┌─ Source extract
A CCS technique that will be able to be applied at combustion in a fluid bed is the CLC (chemical looping combustion) technique, which is in the phase of technological trials [14]. The method uses metal oxides which, after being introduced into a fluid bed, react chemically with the fuel, forming solid metal particles and a mixture of carbon dioxide and water vapour as a result. Water vapour is condensed and carbon dioxide can be sequestered. The metal particles are oxidised in another fluid bed whose main purpose is to produce heat and regenerate metal oxides. The metal oxides are reintroduced into the CLC process.
└─
┌─ Given records
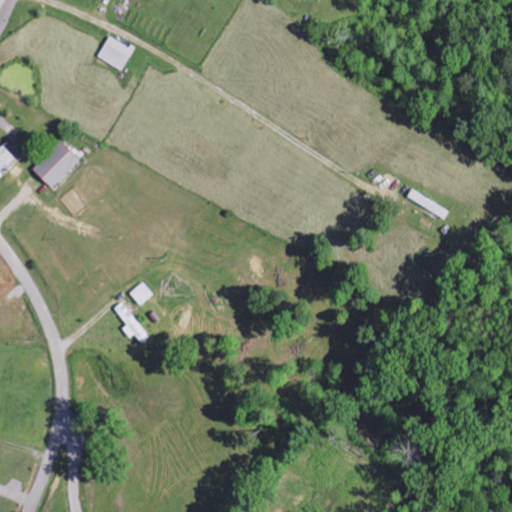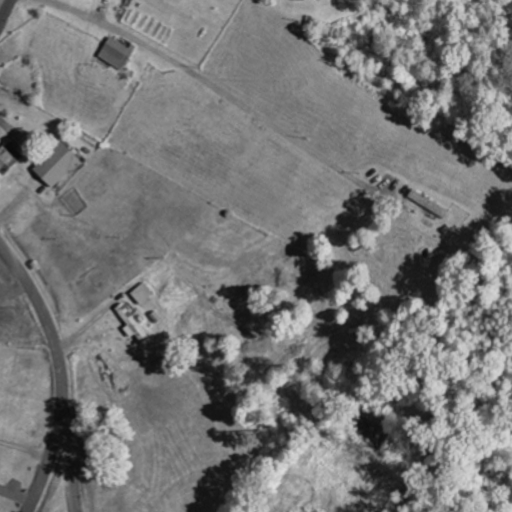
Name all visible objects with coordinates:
building: (304, 0)
building: (117, 55)
building: (9, 160)
building: (59, 165)
building: (431, 205)
road: (13, 261)
building: (143, 295)
building: (132, 323)
road: (68, 450)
└─
■ Request 1:
Answer these questions from the passage on chemical looping combustion.
(a) What phase is the CLC technique currently in?
(b) What is done with the water vapour formed in the reaction?
(c) Besides regenerating metal oxides, what is the main purpose of the second fluid bed?
■ Request 2: Translate this sentence from the passage on chemical looping combustion into Spanish: "Water vapour is condensed and carbon dioxide can be sequestered."
■ Request 3: Carry the passage on chemical looping combustion forward from its final sentence.

■ Reply 1:
(a) It is in the phase of technological trials.
(b) It is condensed.
(c) It produces heat.

■ Reply 2: El vapor de agua se condensa y el dióxido de carbono puede secuestrarse.

■ Reply 3:
Capturing and compressing carbon dioxide requires considerable amounts of energy, resulting in a considerable increase in the operating costs of a CCS-fitted power plant. Furthermore, CCS installations increase the investment and financing costs of a power plant. Owing to very little operational tests, it is difficult to have accurate technical and economic data on the CCS technology. The construction of pilot, large power plants with CCS systems or the modernisation of existing power plants should verify the data published. The issues relating to constructing CCS installations and to carbon storage are regulated by Directive 2009/31/EC [15]. For the technical and economic analyses in the remainder of the article, the data from both the IPCC report [4] and the US EIA study [9] have been used. The wide ranges of values of the quantities presented in [4,9] are indicative of their uncertainty.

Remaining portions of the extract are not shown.